Paciente de 49 años que consulta por dolor intenso en la zona del tercer cuadrante. Está en tratamiento con antibiótico y antiinflamatorio desde el día anterior. Se le recetó en el servicio de urgencias del C.A.P. Nos trae la radiografía que le hicieron para que veamos la caries que le diagnosticaron. Al hacer una radiografía desde otro ángulo, una aleta de mordida, se comprueba que lo que parecía una caries no es otra cosa que el efecto de la veladura cervical. Le informamos de que se sospecha de fisura y que hemos de abrirla con una fresa muy pequeña para valorar la profundidad y poder realizar un diagnóstico más preciso. Esperamos unos días para que el antibiótico haga efecto.

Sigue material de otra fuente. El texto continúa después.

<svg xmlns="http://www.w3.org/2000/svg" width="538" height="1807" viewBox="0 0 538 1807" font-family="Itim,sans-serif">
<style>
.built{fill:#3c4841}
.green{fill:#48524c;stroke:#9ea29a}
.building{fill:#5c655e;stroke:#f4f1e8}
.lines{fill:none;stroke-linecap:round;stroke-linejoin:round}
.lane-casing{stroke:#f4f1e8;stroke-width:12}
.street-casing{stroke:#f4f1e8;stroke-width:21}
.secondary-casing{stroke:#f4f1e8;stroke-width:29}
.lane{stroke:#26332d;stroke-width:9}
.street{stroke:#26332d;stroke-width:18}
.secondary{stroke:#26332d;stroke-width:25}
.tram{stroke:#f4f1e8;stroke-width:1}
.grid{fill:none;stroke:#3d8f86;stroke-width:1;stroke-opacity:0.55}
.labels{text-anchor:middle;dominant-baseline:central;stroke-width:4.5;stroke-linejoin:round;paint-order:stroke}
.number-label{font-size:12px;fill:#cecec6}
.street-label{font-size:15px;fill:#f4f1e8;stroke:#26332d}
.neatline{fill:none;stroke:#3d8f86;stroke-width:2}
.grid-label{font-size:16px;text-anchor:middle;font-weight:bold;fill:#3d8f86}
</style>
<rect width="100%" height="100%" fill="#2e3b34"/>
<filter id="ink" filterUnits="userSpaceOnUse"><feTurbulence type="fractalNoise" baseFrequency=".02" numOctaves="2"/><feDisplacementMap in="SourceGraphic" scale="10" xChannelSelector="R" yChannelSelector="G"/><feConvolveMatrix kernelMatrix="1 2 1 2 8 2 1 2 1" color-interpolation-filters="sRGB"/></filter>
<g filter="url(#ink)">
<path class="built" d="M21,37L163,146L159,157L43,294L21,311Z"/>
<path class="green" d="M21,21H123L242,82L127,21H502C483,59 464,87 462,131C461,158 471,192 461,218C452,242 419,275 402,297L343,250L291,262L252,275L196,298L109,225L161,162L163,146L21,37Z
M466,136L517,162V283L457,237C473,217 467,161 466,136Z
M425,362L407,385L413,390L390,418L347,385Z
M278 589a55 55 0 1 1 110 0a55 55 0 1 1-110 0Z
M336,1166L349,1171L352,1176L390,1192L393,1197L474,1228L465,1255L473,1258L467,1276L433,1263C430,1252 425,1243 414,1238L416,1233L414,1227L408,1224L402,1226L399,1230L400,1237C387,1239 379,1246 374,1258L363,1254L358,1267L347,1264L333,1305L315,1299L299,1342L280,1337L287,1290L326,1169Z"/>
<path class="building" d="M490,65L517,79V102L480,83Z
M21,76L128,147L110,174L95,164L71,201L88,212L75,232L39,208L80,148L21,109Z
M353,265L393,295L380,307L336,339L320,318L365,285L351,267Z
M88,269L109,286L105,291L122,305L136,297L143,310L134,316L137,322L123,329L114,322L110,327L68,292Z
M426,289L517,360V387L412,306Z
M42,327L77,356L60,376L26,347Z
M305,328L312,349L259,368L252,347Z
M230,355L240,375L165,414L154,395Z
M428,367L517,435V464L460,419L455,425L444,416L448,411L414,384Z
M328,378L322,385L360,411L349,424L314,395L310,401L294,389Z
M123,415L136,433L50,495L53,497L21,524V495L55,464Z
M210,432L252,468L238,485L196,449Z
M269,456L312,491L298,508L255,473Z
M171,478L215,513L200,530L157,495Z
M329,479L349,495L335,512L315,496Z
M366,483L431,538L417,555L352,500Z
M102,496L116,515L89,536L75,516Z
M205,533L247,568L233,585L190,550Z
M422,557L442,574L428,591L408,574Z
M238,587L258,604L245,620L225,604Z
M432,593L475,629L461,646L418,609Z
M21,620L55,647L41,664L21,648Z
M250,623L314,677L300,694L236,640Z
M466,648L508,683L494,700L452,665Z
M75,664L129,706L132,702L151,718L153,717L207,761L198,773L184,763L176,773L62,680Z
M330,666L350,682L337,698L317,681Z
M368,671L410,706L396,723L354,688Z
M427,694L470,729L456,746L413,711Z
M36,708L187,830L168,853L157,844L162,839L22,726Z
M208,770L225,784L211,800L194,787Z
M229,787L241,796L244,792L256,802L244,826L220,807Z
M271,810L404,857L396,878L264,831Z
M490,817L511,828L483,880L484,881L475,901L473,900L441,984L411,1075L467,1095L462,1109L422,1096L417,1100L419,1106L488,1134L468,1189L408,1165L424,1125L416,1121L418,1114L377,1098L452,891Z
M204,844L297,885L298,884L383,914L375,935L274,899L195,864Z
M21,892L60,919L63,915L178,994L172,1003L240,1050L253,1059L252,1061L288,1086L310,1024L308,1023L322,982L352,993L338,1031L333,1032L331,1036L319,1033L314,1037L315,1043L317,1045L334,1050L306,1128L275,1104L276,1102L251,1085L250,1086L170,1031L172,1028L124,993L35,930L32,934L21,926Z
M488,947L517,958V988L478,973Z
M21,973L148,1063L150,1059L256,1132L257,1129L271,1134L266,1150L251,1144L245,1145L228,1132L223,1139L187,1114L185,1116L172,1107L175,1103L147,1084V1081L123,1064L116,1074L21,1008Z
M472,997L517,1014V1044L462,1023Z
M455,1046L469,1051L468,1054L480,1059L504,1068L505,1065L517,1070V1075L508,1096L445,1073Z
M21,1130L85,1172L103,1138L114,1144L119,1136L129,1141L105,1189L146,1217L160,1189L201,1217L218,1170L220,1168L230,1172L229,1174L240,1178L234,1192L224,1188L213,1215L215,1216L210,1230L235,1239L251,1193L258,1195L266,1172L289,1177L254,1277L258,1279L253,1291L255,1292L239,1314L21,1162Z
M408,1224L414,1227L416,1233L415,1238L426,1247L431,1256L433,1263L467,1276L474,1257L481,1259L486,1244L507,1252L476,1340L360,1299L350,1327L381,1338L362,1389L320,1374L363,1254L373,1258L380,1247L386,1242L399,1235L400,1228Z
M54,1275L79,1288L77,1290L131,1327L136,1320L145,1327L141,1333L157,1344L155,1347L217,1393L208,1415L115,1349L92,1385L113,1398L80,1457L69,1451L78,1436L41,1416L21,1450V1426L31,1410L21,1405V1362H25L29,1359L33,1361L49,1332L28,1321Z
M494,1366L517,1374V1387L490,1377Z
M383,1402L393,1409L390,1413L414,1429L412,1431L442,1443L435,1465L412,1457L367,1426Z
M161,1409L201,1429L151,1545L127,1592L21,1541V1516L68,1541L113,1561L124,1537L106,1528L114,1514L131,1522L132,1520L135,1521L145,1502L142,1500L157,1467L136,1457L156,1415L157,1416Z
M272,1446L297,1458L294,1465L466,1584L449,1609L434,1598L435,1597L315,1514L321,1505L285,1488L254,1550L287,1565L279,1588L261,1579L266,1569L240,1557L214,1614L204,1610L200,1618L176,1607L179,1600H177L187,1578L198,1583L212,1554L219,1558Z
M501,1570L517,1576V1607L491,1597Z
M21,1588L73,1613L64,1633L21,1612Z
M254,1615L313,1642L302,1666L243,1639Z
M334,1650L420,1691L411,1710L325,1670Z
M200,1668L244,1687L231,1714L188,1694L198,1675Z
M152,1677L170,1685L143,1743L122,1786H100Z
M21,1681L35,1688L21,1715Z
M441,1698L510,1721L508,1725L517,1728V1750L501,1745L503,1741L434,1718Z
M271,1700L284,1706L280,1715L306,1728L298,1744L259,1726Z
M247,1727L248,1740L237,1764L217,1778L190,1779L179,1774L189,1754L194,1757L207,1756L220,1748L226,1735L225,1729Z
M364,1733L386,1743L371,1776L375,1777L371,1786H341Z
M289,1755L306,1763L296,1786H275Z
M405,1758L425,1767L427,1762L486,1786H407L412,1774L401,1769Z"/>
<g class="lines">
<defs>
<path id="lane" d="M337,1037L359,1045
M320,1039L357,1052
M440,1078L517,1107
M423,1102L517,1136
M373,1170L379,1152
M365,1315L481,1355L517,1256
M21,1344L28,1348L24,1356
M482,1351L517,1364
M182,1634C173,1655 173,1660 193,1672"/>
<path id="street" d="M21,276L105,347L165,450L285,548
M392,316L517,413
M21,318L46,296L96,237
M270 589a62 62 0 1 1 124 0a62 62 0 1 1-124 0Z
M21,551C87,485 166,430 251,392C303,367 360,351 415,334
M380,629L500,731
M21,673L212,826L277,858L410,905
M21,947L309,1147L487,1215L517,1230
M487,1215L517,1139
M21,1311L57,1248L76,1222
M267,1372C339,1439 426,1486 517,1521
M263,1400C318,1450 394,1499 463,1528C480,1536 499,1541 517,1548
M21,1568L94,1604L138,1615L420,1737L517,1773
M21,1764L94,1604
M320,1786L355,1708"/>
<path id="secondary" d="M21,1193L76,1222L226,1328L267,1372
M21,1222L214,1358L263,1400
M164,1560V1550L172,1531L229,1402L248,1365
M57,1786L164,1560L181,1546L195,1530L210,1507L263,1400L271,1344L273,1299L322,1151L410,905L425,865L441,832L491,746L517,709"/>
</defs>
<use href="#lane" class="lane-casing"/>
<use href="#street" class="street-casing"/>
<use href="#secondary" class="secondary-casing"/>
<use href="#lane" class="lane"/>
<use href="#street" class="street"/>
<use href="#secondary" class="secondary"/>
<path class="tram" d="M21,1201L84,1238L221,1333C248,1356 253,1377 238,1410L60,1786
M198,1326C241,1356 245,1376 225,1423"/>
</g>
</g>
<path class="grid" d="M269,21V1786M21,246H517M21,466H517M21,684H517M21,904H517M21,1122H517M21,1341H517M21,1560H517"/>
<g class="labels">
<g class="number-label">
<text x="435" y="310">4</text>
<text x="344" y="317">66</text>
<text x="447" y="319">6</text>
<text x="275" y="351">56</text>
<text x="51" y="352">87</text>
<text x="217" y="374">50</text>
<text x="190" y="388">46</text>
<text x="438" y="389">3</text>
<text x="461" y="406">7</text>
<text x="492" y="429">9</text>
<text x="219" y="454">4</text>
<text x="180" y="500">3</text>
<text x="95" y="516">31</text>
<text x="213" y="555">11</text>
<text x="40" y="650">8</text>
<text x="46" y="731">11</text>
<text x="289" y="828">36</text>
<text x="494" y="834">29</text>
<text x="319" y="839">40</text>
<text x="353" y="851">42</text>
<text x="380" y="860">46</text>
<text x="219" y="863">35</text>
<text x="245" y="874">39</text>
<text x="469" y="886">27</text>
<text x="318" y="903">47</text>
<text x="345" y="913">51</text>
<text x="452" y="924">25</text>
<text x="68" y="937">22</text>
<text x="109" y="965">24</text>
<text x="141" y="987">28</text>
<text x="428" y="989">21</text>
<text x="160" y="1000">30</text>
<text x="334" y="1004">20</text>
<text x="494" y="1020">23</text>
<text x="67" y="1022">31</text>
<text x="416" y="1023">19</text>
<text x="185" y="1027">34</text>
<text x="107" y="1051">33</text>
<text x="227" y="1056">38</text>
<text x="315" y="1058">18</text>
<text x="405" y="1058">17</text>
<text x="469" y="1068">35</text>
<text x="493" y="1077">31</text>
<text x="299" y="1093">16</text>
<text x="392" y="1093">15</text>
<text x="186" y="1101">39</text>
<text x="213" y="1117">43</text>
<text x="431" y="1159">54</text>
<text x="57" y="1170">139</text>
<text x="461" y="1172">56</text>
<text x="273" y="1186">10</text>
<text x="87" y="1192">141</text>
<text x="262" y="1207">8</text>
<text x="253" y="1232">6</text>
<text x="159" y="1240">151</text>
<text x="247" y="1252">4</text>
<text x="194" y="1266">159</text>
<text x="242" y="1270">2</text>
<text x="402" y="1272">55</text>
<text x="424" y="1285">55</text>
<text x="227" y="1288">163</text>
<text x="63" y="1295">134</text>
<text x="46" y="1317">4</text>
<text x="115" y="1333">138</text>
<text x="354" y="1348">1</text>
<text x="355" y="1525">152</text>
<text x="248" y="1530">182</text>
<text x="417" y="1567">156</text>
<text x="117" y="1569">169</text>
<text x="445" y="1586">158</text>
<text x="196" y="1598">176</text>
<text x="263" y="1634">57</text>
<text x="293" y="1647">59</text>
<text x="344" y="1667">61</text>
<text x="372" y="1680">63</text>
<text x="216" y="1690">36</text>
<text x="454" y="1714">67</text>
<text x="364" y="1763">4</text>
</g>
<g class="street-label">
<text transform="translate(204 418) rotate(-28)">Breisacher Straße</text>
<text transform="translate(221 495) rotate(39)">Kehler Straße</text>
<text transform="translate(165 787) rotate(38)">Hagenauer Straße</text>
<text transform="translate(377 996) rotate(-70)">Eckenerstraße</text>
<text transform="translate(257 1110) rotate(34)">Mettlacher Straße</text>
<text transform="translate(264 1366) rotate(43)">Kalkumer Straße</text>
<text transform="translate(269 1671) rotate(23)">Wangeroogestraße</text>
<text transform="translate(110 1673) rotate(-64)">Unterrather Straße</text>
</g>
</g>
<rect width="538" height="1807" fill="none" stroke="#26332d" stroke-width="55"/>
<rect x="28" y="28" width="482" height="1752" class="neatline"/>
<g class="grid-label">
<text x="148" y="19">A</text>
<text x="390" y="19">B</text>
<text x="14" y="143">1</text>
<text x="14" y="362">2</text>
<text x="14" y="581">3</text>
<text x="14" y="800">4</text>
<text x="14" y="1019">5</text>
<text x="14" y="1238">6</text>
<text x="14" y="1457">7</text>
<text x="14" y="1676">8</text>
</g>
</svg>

A la semana siguiente, la paciente nos comenta que únicamente sintió alivio el día anterior a la visita y que esa misma noche se despertó con un dolor intenso en la pieza. Ella es consciente que el dolor fue provocado por el hecho de apretar los dientes (bruxismo), lo que nos indicaba más aún la posibilidad de una fisura profunda, ya que la paciente no utiliza placa de descarga.

El compañero que la atendió el primer día no encontró sondaje positivo y yo no sondé el día de la apertura de la fisura. Al abrir la fisura se comprueba que ésta era subgingival y estaba en comunicación con la cámara pulpar. Cuando se accede a la cámara se nota el olor característico de una infección anaerobia.

Se le realizó la extracción de la pieza y se le programó para realizar un implante.